*WHAT YOU ARE ASKED TO DO:* Return each line of the records that contains the string "katsuobushi". Treat uppercase and lowercase as different.

Saved data entries:
• • • •

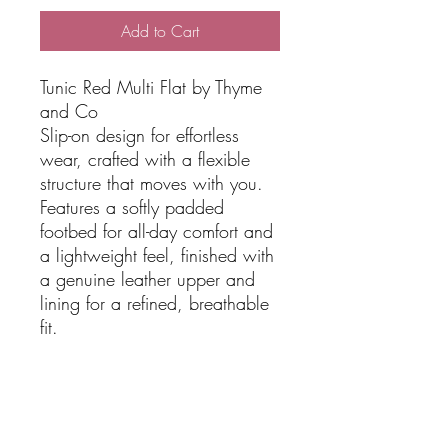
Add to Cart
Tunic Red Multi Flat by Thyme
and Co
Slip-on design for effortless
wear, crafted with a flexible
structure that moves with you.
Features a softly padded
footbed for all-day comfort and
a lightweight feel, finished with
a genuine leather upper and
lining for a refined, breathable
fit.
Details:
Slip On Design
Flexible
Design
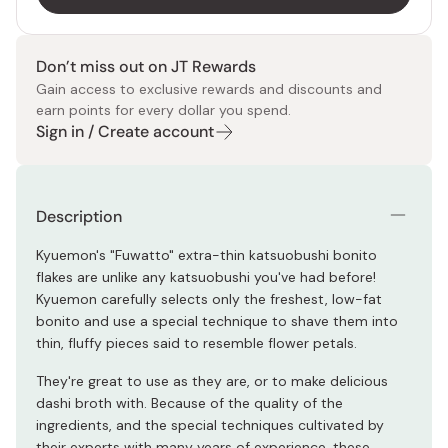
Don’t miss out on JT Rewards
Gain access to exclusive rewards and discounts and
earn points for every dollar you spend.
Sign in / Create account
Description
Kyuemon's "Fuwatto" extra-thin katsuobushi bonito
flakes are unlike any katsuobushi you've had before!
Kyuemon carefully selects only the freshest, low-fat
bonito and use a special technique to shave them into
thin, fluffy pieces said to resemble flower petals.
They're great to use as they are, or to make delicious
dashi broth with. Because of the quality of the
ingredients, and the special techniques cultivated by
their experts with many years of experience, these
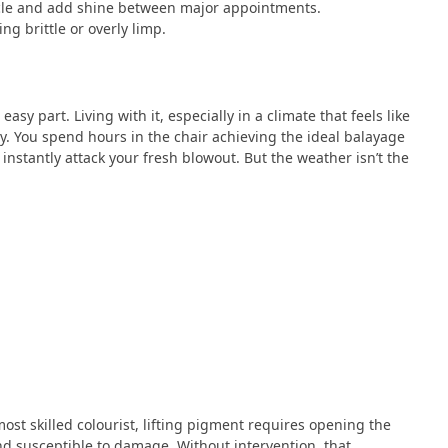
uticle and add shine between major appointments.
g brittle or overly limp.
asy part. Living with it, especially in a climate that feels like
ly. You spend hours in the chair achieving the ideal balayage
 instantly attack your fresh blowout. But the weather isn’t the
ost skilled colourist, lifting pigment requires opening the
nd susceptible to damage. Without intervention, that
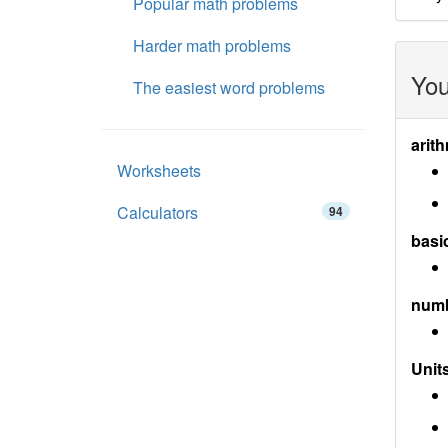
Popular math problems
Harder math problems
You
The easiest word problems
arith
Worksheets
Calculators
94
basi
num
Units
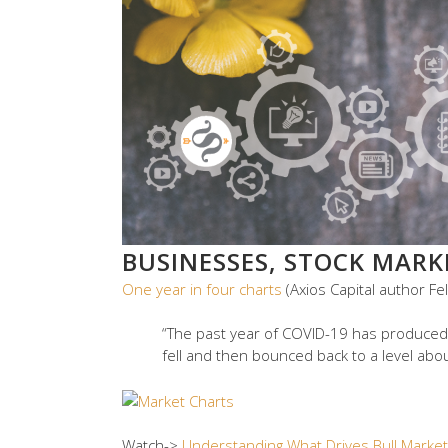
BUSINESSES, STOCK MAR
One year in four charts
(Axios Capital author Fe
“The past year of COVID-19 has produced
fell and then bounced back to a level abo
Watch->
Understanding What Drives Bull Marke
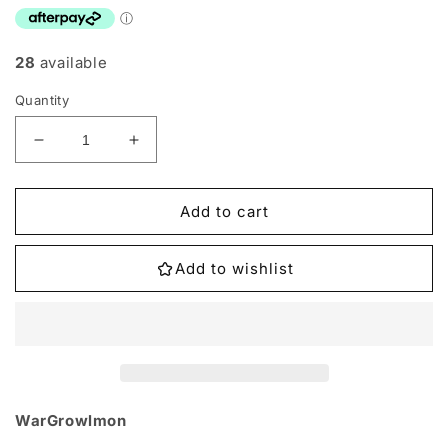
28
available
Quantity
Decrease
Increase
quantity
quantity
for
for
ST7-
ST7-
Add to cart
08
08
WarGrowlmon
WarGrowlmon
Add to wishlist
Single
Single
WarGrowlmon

• • • •

*RESPONSE AREA:*
Kyuemon's "Fuwatto" extra-thin katsuobushi bonito
flakes are unlike any katsuobushi you've had before!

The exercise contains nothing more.